Las Fundadoras, madre e hija, un caso singular en la historia de fundadores/as, tuvieron una dura experiencia familiar (fracaso matrimonial de la madre, orfandad de la hija) que, sin embargo, no las hundió en el fracaso, sino que fue para ellas, como una palanca que las lanzó a entregarse a Dios por completo. Leyeron en sus vidas la llamada de Dios a configurarse con Cristo, un Cristo que confía plenamente en el Padre y se conmueve ante los pobres, sus hermanos. Y por este Cristo, se sienten urgidas a dedicar su vida al cuidado y atención de las niñas pobres y huérfanas. Con la sencillez y humildad que siempre las caracterizó, fundaron su primer colegio en Barcelona, esforzándose en ser para las acogidas, verdaderas madres, maestras y amigas.

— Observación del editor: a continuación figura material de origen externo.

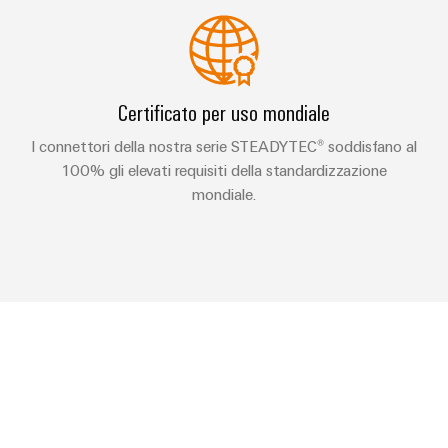
Certificato per uso mondiale
I connettori della nostra serie STEADYTEC® soddisfano al
100% gli elevati requisiti della standardizzazione
mondiale.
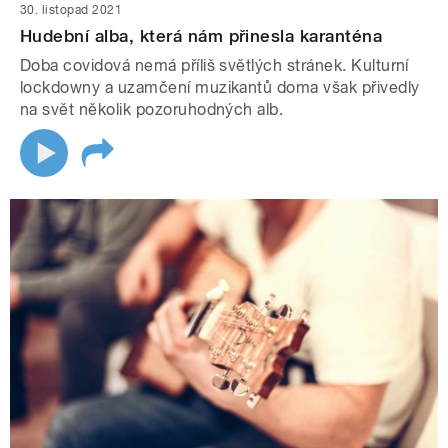
30. listopad 2021
Hudební alba, která nám přinesla karanténa
Doba covidová nemá příliš světlých stránek. Kulturní
lockdowny a uzamčení muzikantů doma však přivedly
na svět několik pozoruhodných alb.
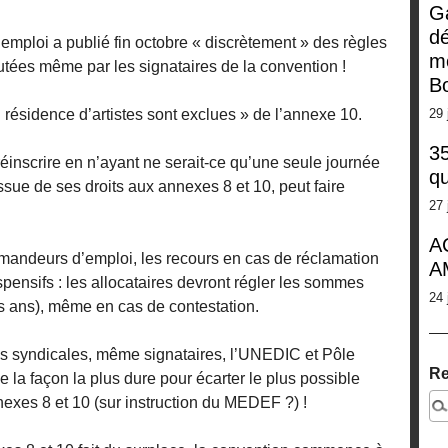
G
dé
mploi a publié fin octobre « discrètement » des règles
m
cutées même par les signataires de la convention !
Bo
 résidence d’artistes sont exclues » de l’annexe 10.
29 
35
inscrire en n’ayant ne serait-ce qu’une seule journée
qu
issue de ses droits aux annexes 8 et 10, peut faire
27 
.
A
andeurs d’emploi, les recours en cas de réclamation
A
pensifs : les allocataires devront régler les sommes
24 
s ans), même en cas de contestation.
ns syndicales, même signataires, l’UNEDIC et Pôle
Re
e la façon la plus dure pour écarter le plus possible
nexes 8 et 10 (sur instruction du MEDEF ?) !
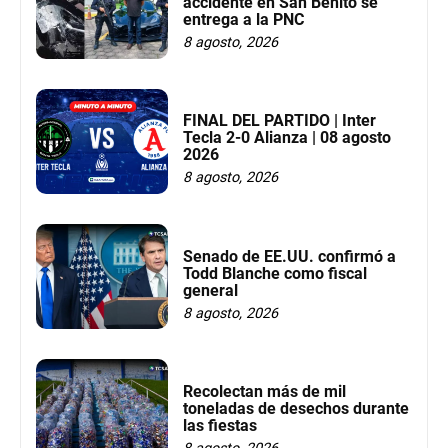
accidente en San Benito se
entrega a la PNC
8 agosto, 2026
FINAL DEL PARTIDO | Inter
Tecla 2-0 Alianza | 08 agosto
2026
8 agosto, 2026
Senado de EE.UU. confirmó a
Todd Blanche como fiscal
general
8 agosto, 2026
Recolectan más de mil
toneladas de desechos durante
las fiestas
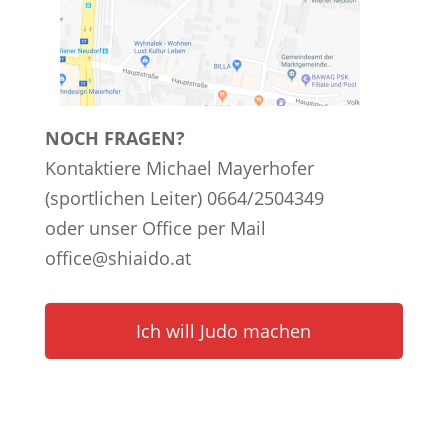
NOCH FRAGEN?
Kontaktiere Michael Mayerhofer
(sportlichen Leiter) 0664/2504349
oder unser Office per Mail
office@shiaido.at
Ich will Judo machen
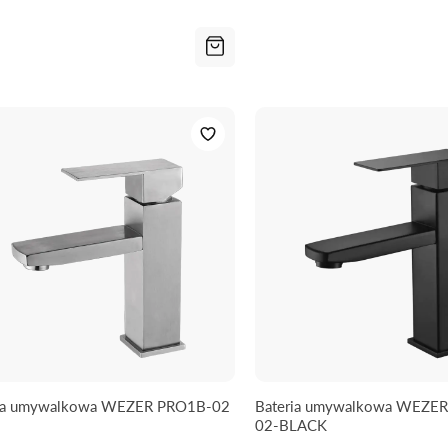
ria umywalkowa WEZER PRO1B-02
Bateria umywalkowa WEZE
02-BLACK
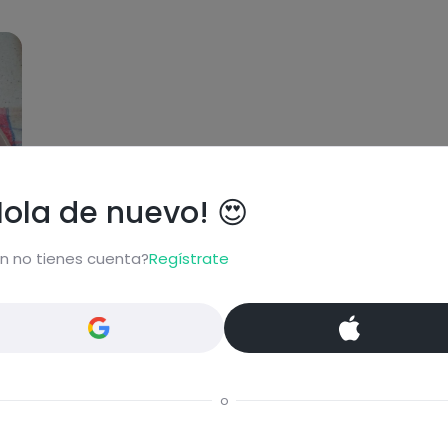
Hola de nuevo! 😍
n no tienes cuenta?
Regístrate
o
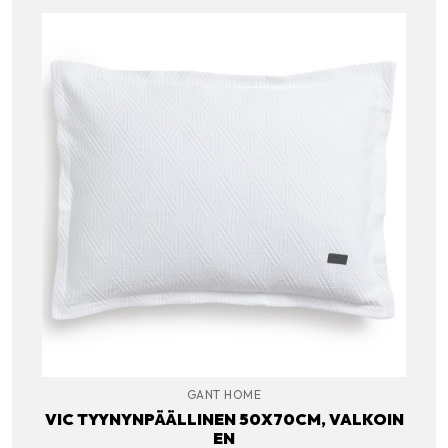
GANT HOME
VIC TYYNYNPÄÄLLINEN 50X70CM, VALKOIN
EN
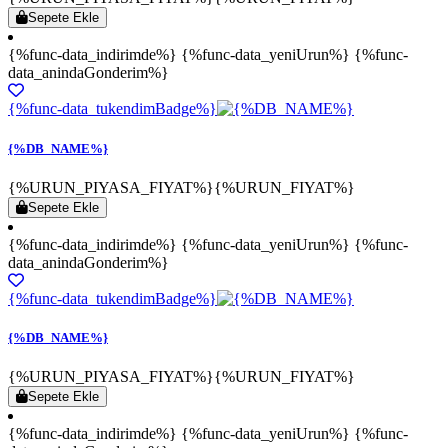
Sepete Ekle
{%func-data_indirimde%} {%func-data_yeniUrun%} {%func-
data_anindaGonderim%}
{%func-data_tukendimBadge%}
{%DB_NAME%}
{%URUN_PIYASA_FIYAT%}
{%URUN_FIYAT%}
Sepete Ekle
{%func-data_indirimde%} {%func-data_yeniUrun%} {%func-
data_anindaGonderim%}
{%func-data_tukendimBadge%}
{%DB_NAME%}
{%URUN_PIYASA_FIYAT%}
{%URUN_FIYAT%}
Sepete Ekle
{%func-data_indirimde%} {%func-data_yeniUrun%} {%func-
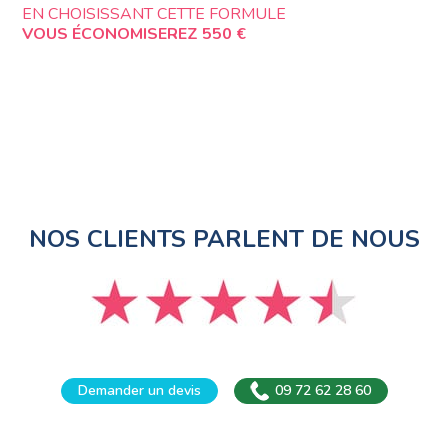
EN CHOISISSANT CETTE FORMULE
VOUS ÉCONOMISEREZ 550 €
NOS CLIENTS PARLENT DE NOUS
Demander un devis
09 72 62 28 60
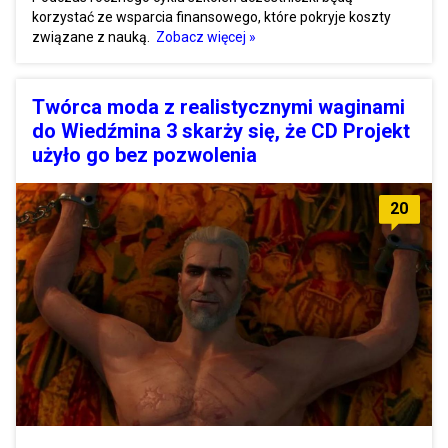
korzystać ze wsparcia finansowego, które pokryje koszty
związane z nauką.
Zobacz więcej »
Twórca moda z realistycznymi waginami
do Wiedźmina 3 skarży się, że CD Projekt
użyło go bez pozwolenia
20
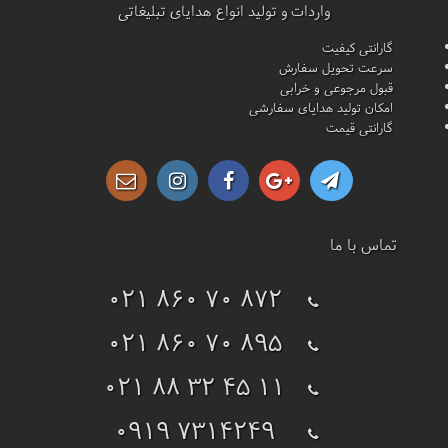
واردات و تولید انواع هدایای تبلیغاتی
گارانتی کیفیت
سرعت تحویل سفارش
قبول مرجوعی و خرابی
امکان تولید هدایای سفارشی
گارانتی قیمت
تماس با ما
021 860 70 872
021 860 70 895
021 88 32 45 11
0919 7314249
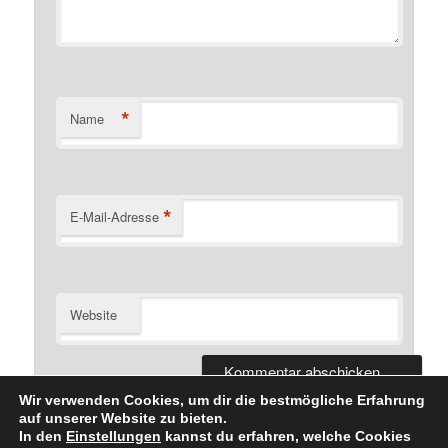
*
Name
*
E-Mail-Adresse
Website
Wir verwenden Cookies, um dir die bestmögliche Erfahrung
auf unserer Website zu bieten.
In den
Einstellungen
kannst du erfahren, welche Cookies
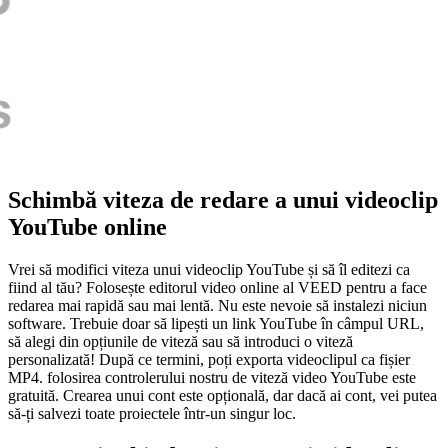
Schimbă viteza de redare a unui videoclip
YouTube online
Vrei să modifici viteza unui videoclip YouTube și să îl editezi ca
fiind al tău? Folosește editorul video online al VEED pentru a face
redarea mai rapidă sau mai lentă. Nu este nevoie să instalezi niciun
software. Trebuie doar să lipești un link YouTube în câmpul URL,
să alegi din opțiunile de viteză sau să introduci o viteză
personalizată! După ce termini, poți exporta videoclipul ca fișier
MP4. folosirea controlerului nostru de viteză video YouTube este
gratuită. Crearea unui cont este opțională, dar dacă ai cont, vei putea
să-ți salvezi toate proiectele într-un singur loc.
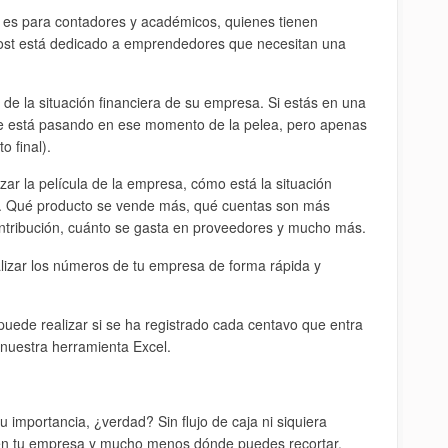
o es para contadores y académicos, quienes tienen
post está dedicado a emprendedores que necesitan una
de la situación financiera de su empresa. Si estás en una
ue está pasando en ese momento de la pelea, pero apenas
 final).
zar la película de la empresa, cómo está la situación
a. Qué producto se vende más, qué cuentas son más
ontribución, cuánto se gasta en proveedores y mucho más.
nalizar los números de tu empresa de forma rápida y
 puede realizar si se ha registrado cada centavo que entra
nuestra herramienta Excel.
su importancia, ¿verdad? Sin flujo de caja ni siquiera
 en tu empresa y mucho menos dónde puedes recortar,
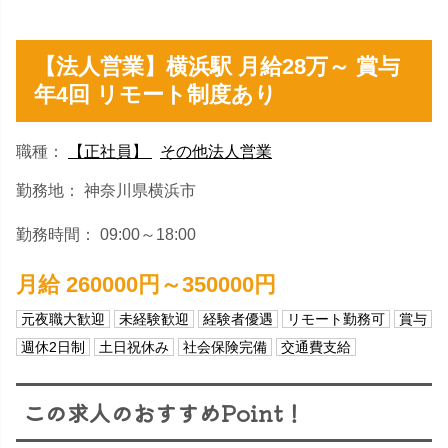
【法人営業】横浜駅 月給28万～ 賞与
年4回 リモート制度あり
職種：
【正社員】
その他法人営業
勤務地： 神奈川県横浜市
勤務時間： 09:00～18:00
月給 260000円～350000円
元夜職大歓迎
未経験歓迎
経験者優遇
リモート勤務可
賞与
週休2日制
土日祝休み
社会保険完備
交通費支給
この求人のおすすめPoint！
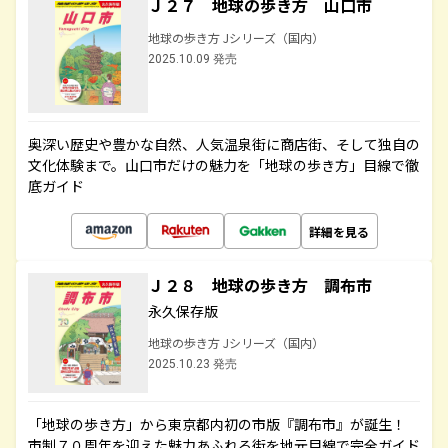
Ｊ２７ 地球の歩き方 山口市
地球の歩き方 Jシリーズ（国内）
2025.10.09 発売
奥深い歴史や豊かな自然、人気温泉街に商店街、そして独自の
文化体験まで。山口市だけの魅力を「地球の歩き方」目線で徹
底ガイド
詳細を見る
Ｊ２８ 地球の歩き方 調布市
永久保存版
地球の歩き方 Jシリーズ（国内）
2025.10.23 発売
「地球の歩き方」から東京都内初の市版『調布市』が誕生！
市制７０周年を迎えた魅力あふれる街を地元目線で完全ガイド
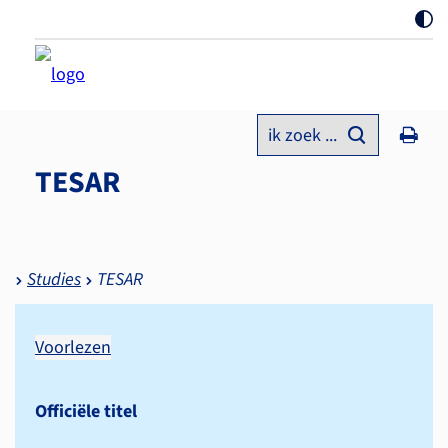
ik zoek ...
TESAR
Studies
TESAR
Voorlezen
Officiële titel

Con motivo de cumplirse los 100 años de aprobación pontificia, en el que se confirma la validez del Carisma otorgado en la Iglesia, el sábado 14 de mayo, a las 17,30 horas, se celebrará una solemne eucaristía de acción de gracias, en la Iglesia Parroquial de Sant Joan Baptista de Barcelona. Será presidida por el Sr. Cardenal y Arzobispo, Lluis Martínez Sistach y concelebrada por varios sacerdotes.